A propos de la fatwa de Cheikh El-qaradaoui au Maroc: Entre le problème te politisation du sujet
Cette attitude de la part du conseil des oulémas et des médias proche de certains partis politiques ainsi que du pouvoir cache une réelle fébrilité et un manque de confiance en soi et en leur projet pour la société marocaine, tout d'abord parceque rien n'indique que les marocains ont tenu compte de la Fatwa du Cheikh El-qaradaoui, qui aussi controversée soit-elle, aurait du ne pas être sortie de son contexte a des fin purement politique, et le conseil des oulémas aurait du donner sa réponse d'une manière professionnelle au lieu de se contenter d'un communiqué qui comportait dans sa plus grande partie des attaques a caractère personnelles contre le Cheikh.

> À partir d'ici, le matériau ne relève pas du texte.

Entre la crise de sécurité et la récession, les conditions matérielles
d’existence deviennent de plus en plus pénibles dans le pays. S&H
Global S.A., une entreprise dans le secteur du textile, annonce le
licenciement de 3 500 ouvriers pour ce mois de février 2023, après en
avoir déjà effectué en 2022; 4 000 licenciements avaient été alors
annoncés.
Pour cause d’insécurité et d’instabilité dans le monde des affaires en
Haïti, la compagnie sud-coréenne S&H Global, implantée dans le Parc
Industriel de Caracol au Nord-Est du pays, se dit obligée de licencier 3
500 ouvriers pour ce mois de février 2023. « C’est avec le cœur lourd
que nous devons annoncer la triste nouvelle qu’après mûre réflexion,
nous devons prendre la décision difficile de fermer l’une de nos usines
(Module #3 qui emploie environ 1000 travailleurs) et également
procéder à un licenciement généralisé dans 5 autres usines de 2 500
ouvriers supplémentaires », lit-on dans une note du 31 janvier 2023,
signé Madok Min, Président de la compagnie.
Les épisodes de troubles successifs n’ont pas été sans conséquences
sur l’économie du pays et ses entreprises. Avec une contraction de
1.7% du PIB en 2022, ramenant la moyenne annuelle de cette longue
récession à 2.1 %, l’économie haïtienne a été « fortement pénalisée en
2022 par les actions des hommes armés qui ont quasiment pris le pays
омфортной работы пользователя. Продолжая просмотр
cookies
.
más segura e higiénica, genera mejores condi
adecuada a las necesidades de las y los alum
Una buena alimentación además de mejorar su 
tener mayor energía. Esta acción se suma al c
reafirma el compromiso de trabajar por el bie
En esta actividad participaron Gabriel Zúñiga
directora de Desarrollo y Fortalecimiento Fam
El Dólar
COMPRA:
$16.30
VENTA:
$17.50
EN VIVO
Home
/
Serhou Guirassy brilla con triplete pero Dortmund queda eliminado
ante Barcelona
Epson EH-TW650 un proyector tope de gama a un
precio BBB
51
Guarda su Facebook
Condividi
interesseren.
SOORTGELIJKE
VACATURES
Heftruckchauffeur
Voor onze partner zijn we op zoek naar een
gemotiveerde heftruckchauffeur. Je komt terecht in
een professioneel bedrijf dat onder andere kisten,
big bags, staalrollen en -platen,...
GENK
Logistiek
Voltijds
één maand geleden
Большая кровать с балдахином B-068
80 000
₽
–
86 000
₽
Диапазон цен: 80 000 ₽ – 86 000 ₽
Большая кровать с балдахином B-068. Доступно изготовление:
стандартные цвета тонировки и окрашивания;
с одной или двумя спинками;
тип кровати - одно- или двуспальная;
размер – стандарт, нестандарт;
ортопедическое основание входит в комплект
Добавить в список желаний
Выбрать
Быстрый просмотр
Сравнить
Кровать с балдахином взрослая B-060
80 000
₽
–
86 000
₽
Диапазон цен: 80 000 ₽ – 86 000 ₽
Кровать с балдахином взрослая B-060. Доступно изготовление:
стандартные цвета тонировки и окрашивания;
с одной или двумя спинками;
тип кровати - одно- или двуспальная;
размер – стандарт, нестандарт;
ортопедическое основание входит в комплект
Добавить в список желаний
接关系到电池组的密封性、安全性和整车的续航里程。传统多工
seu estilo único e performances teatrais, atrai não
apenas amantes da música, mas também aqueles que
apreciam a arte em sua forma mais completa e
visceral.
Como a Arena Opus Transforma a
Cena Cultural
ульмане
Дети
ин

Le conseil des oulémas n'a pas du faire attention en évoquant dans son communiqué que "toutes sortes de prêt a intérêt" sont interdites par la Charia'a Islamique, qu'il se mettait dans une position délicate: premièrement parceque le système bancaire marocain fonctionne de cette manière contraire au principe de l'islam et ce depuis longtemps, sans qu'en aucun moment cette pratique soit dénoncé par ce conseil. Encore mieux: Ce même conseil n'a jamais fait un communiqué -encore moin une fatwa- en faveur de l'installation d'une banque islamique sur le territoire marocain, ce qui laisse perplexe sur les réelles motivations du conseil. soulignant au passage que le Maroc connait depuis quelques années des pratiques contraires aux moeurs et aux enseignements de l'islam que se soir dans des festivaux ou dans l'implantation de casinos, production d'alcohol ... ect sans que le conseil ne sorte de son mutisme total.
Cette hate a dénoncé la fatwa du Cheikh El-qaradaoui manifeste une réelle inquiétude chez certaines sphères du vide qui s'est installé dans le champs religieux marocains, car le pouvoir marocain, et dans son soucis de combattre l'islamisme, a oublié que l'autorité morale est indispensable pour exercer tout genre de pouvoir religieux, qu'il ne suffit pas d'avoir quelque titre que se soit pour s'imposer et se faire entendre en ce qui concerne la foi des Hommes et des femmes muslmans. Alors que ce vide n'est pas comblé puisque les vrais oulémas marocains sont marginalisés au profit de quelques arrivistes qui se considère comme oulémas et gardiens de la foi alors que leurs rôle se limite a organiser des concours de lecture de coran pour la télévision.
On s'étonnera toujours des réactions schyzophrènes des partis de la gauche marocaine, alors qu'ils se présentent comme les nouveaux prédicateurs de la modernité et de l'ouverture du Maroc sur l'ouest, comme des illuminés qui combattent l'arrièrisme, ils sont toujours les premiers a donné leurs avis sur les questions religieuses tout en dénonçant les partis "islamistes" qui instrumentaliseraient l'islam a des fins politiques, toujours à glorifier le modéle turc alors qu'ils savent que ce modèle est l'un des plus radicale étant donné qu'il s'impose par la force, loin de la démocratie qu'ils pronnent.
Dans tout les cas, cette fatwa qui aurait pu passer sans faire de bruit et peut être tomber dans les oubliettes a déclanché une polymique qui confirme que le fossé entre les courants idéoligique marocain s'est cresé d'une manière qu'on pourrait qualifier d'irremédiable.